É necessário conhecer os bairros, a nossa realidade. A estrutura da Cidade Velha, por exemplo, não comporta eventos de grandes proporções, assim como não comporta enormes locais noturnos. Suas ruas estreitas e o que restou das calçadas de liós se transformam, regularmente, em estacionamento, além dos ambulantes que chegam de todas as partes e ocupam o leito da estrada. Flanelinhas abusivos comparecem para ajudar a aumentar o caos. Mesmo com banheiros químicos, são as paredes e portas das casas que são usados... e o cheiro fica para os moradores. Carros com musica alta e buzinando, acordam os moradores de madrugada, ao saírem dessas festas. Quem autoriza esses eventos não sabe que tem famílias que ainda moram em casas na Cidade Velha? Não sabe que fazendo parte do Centro Histórico, segundo a Lei n. 8.295, de 30 de dezembro de 2003, o bairro deve ser conservado e protegido? É necessário um pouco de cautela.
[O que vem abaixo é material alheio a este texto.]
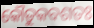
କୌତୁକବଶତଃ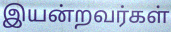
இயன்றவர்கள்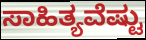
ಸಾಹಿತ್ಯವೆಷ್ಟು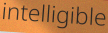
intelligible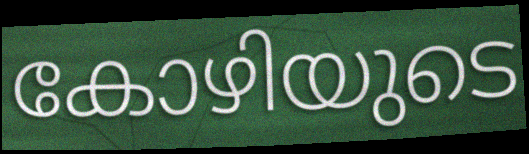
കോഴിയുടെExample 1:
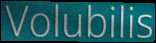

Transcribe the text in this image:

Volubilis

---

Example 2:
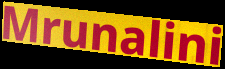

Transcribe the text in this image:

Mrunalini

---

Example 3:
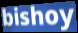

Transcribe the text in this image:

bishoy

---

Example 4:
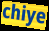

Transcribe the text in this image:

chiye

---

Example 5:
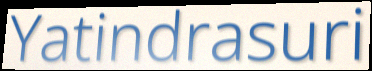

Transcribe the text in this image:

Yatindrasuri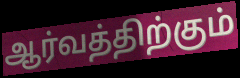
ஆர்வத்திற்கும்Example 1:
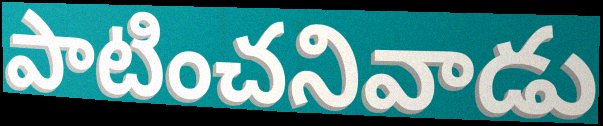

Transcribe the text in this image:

పాటించనివాడు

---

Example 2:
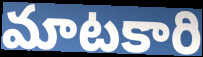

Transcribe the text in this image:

మాటకారి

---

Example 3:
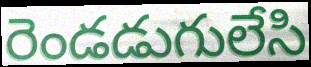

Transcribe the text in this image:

రెండడుగులేసి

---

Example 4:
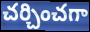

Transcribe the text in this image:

చర్చించగా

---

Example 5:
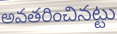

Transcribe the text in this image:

అవతరించినట్టుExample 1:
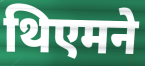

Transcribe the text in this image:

थिएमने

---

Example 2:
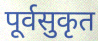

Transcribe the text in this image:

पूर्वसुकृत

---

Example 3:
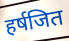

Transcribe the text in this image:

हर्षजित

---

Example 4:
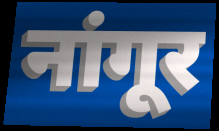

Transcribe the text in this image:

नांगूर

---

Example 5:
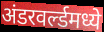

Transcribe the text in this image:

अंडरवर्ल्डमध्येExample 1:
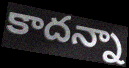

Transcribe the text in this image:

కాదన్నా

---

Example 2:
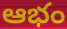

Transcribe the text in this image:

ఆభం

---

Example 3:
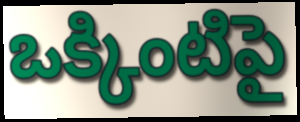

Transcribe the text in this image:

ఒక్కింటిపై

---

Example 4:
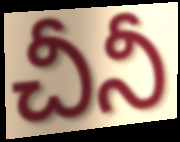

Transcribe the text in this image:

Não vemos ninguém vir para o Centro Histórico por em prática nenhum daqueles planos ou projetos feitos em sua defesa e que foram pagos com o nosso dinheiro. Ninguém aparece também para resolver os problemas do dia-a-dia dos moradores e nem as pequenas coisas que precisam ser feitas. De fato, ninguém se lembra de podar as mangueiras que cobrem as poucas lâmpadas que ainda acendem na Praça do Carmo; ninguém toma providências a respeito da grama que desapareceu de dita praça; ninguém providencia o respeito das normas relativas a poluição, e não somente a sonora; ninguém se preocupa com a trepidação das casas a causa do aumento do transito; ninguém faz algo para que o lixo não se acumule nos cantos das ruas; ninguém pensa no pedestre que deve andar pelo meio da rua pois as calçadas estão ocupadas com automóveis de quem trabalha na Prefeitura, no Tribunal de Justiça ou na Assembléia Legislativa; ninguém resolve o problema do “canal” da Tamandaré; ninguém proíbe o aumento do transito de vans na Dr. Malcher, etc., etc., etc.. Mas, para fazer festa, aparecem, heim?
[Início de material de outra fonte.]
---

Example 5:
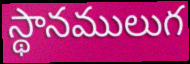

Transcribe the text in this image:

స్థానములుగ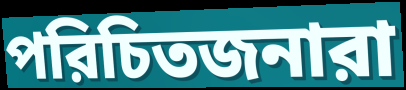
পরিচিতজনারা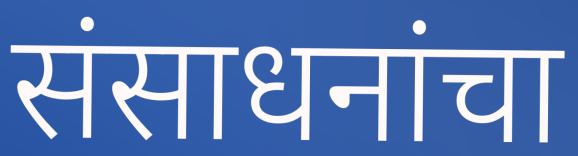
संसाधनांचाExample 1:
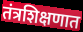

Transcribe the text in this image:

तंत्रशिक्षणात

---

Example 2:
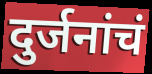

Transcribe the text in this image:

दुर्जनांचं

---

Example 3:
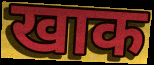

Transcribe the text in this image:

खाक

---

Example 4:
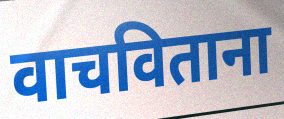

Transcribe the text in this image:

वाचविताना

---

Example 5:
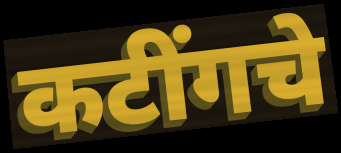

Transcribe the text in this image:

कटींगचे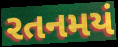
રતનમયં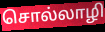
சொல்லாழி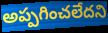
అప్పగించలేదని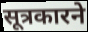
सूत्रकारनेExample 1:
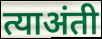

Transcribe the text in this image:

त्याअंती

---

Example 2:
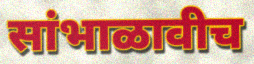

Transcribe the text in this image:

सांभाळावीच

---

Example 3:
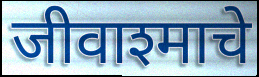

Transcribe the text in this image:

जीवाश्माचे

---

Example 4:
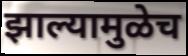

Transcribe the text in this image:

झाल्यामुळेच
O art. 23 da nossa carta política deixa claro que é competência comum da União, Estados, Distrito Federal e Municípios, proteger os documentos, as obras e outros bens de valor histórico, artístico e cultural, os monumentos, as paisagens naturais notáveis e os sítios arqueológicos. A proteção desse patrimônio é, portanto, um dever de todos nós e, neste caso estamos falando, exatamente, da preservação, revitalização e conservação das áreas públicas, edificações e monumentos do Centro Histórico de Belém, de modo coerente.
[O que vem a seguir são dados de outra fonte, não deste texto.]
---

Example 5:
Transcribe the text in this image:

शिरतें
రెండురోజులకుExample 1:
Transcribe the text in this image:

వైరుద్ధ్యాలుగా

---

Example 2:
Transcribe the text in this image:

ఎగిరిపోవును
A defesa da nossa cultura não deve servir de escudo para ajudar a destruir o nosso patrimônio histórico-arquitetônico. É necessário que se compreenda que, com a colaboração da comunidade, pode-se promover e proteger o patrimônio cultural brasileiro, em vez de destruí-lo. Com essa vigilância e outras formas de acautelamento a preservação é garantida.
Não estamos pedindo nada fora das leis, nem fazendo demagogia: não somos candidatos a nada, somos somente eleitores da Cidade Velha.
Dulce Rosa de Bacelar Rocque
Presidente Associação Cidade Velha-Cidade Viva.